Auch ein Droide, der immer wieder leiden muss, findet in Skeleton Crew seinen Platz. Den Job des jammernden C-3PO übernimmt der knallharte Piraten-Droide SM-33. Selbst seine Kampferfahrung kann ihn nicht vor dem einen oder anderen Missgeschick retten. Weshalb er mir genauso schnell ans Herz wächst wie seine legendären Droiden-Vorgänger.
Das liegt auch daran, dass die Szenen mit SM-33 oft humorvoll sind, aber nie albern. Für mich bis heute einer der wichtigsten Unterschiede von Episode 4 bis 6 zu den anderen Filmen der Hauptreihe.
Die nostalgischen Verbeugungen vor der Original-Trilogie machen Skeleton Crew aber nicht zu einer billigen Kopie, sondern verbinden bekannte Elemente mit einer völlig neuen Idee. Das Piraten-Motiv steht von Anfang bis Staffelende im Fokus. Und das hat es im Star-Wars-Universum so noch nicht gegeben.
Eine Serie wie eine Schmusedecke
Skeleton Crew bringt noch etwas anderes zurück, das ich in den meisten anderen modernen Star-Wars-Produktionen vermisse – ja, sogar im ansonsten unbestritten herausragenden Andor. Das lässt sich nur schwer analysieren, aber sehr wohl fühlen. Nach einer Folge Skeleton Crew hatte ich eigentlich immer ein Lächeln im Gesicht.
Nach einer Folge Andor fühlte ich mich dagegen oft, als hätte mich ein imperialer Sicherheitskonzern verschluckt, zerkaut und danach wieder ausgespuckt.
Skeleton Crew erzählt eine bewusst einfache Geschichte ohne doppelten Boden und großen Interpretationsspielraum. Dafür hüllt es mich in eine warme Decke aus Freundschaft und Zusammenhalt. Es geht nicht darum, eine Galaxie zu retten oder einen Krieg zu führen. Die Kinder wollen nur wieder nach Hause finden.
Trotz ihrer Angst wachsen sie durchgehend über sich hinaus. Und obwohl sie eigentlich permanent übers Ohr gehauen und ausgenutzt werden, verlieren sie nie den Glauben oder die Hoffnung. Oder wie Heldin Fern es formuliert: »Sogar an den schlimmsten Orten gab es auch gute Leute.«
Eine simple Botschaft, aber für mich einfach eine sehr schöne. Gerade in diesen Zeiten.

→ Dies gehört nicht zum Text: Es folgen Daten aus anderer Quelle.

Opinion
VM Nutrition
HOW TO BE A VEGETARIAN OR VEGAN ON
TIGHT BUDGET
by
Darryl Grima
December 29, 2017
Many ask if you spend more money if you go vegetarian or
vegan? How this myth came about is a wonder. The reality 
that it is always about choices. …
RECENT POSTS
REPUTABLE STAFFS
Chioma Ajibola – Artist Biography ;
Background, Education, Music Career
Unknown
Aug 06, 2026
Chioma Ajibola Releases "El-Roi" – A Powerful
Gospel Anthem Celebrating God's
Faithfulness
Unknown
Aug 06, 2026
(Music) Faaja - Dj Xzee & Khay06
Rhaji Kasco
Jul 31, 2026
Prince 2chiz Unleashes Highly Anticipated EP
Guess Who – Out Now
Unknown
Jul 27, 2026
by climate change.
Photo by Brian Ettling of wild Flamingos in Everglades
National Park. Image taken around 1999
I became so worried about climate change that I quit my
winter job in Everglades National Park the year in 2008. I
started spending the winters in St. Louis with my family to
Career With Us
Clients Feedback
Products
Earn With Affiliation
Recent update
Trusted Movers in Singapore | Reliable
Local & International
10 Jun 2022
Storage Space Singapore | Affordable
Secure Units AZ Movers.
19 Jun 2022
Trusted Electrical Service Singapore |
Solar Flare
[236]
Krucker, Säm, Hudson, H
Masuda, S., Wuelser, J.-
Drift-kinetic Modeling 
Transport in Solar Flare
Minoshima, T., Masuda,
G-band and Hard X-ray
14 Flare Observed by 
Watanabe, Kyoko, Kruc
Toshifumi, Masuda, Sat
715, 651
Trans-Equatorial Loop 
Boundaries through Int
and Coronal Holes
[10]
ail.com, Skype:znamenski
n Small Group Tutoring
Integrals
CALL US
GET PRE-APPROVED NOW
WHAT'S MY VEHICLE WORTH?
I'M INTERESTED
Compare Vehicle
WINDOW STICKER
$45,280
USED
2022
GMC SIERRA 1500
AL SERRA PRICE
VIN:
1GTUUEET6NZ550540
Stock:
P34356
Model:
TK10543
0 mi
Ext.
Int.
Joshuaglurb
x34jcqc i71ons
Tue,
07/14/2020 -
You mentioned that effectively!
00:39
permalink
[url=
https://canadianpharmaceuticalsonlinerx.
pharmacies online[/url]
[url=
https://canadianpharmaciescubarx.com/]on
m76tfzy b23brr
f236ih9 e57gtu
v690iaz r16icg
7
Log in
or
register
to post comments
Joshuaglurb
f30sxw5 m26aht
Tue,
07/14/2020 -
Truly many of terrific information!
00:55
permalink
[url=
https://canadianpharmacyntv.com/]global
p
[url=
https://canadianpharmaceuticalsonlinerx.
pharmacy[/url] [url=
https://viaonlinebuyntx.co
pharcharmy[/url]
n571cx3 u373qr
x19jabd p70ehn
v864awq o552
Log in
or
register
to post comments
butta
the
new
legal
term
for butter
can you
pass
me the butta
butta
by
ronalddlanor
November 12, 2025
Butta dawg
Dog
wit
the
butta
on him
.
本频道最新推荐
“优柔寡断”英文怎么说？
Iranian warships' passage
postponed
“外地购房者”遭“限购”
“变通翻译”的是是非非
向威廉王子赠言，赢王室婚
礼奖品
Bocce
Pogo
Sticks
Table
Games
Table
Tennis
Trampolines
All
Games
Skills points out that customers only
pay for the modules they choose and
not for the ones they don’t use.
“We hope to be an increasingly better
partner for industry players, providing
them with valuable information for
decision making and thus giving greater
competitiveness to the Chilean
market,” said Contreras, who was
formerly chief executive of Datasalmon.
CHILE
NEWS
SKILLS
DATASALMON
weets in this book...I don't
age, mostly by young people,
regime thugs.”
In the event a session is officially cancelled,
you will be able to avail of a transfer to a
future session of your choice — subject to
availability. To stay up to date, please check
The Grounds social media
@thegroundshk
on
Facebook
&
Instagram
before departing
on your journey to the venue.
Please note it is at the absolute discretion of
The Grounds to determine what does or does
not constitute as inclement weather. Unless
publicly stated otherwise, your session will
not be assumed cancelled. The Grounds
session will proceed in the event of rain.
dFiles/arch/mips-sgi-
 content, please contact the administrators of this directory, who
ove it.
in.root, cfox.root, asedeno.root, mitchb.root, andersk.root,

Lasst euch also nicht von den kindlichen Helden abhalten und probiert Skeleton Crew zumindest zwei Folgen lang aus (die erste Folge ist blöderweise die mit Abstand schwächste). Ich bin ziemlich zuversichtlich, dass die Serie auch euer Herz erobern kann.
Okay, vielleicht nicht ganz uneigennützig, schließlich steigen mit jedem Abruf auch die Chancen auf eine zweite Staffel. Und über die würde ich mich einfach wahnsinnig freuen. Wie ein kleines Kind.
Seit dem 15. Januar 2025 könnt ihr euch die gesamte erste Staffel von Skeleton Crew auf Disney Plus im Abo anschauen. Wenn ihr euch die Serie schon angesehen habt und ihr in ein paar Theorien versinken möchtet, dann findet ihr im obigen Kasten passende Artikel dazu.
Die nächste Star-Wars-Serie ist mit Andor Staffel 2 auch nicht mehr fern. Die startet nämlich am 22. April 2025 auf Disney Plus.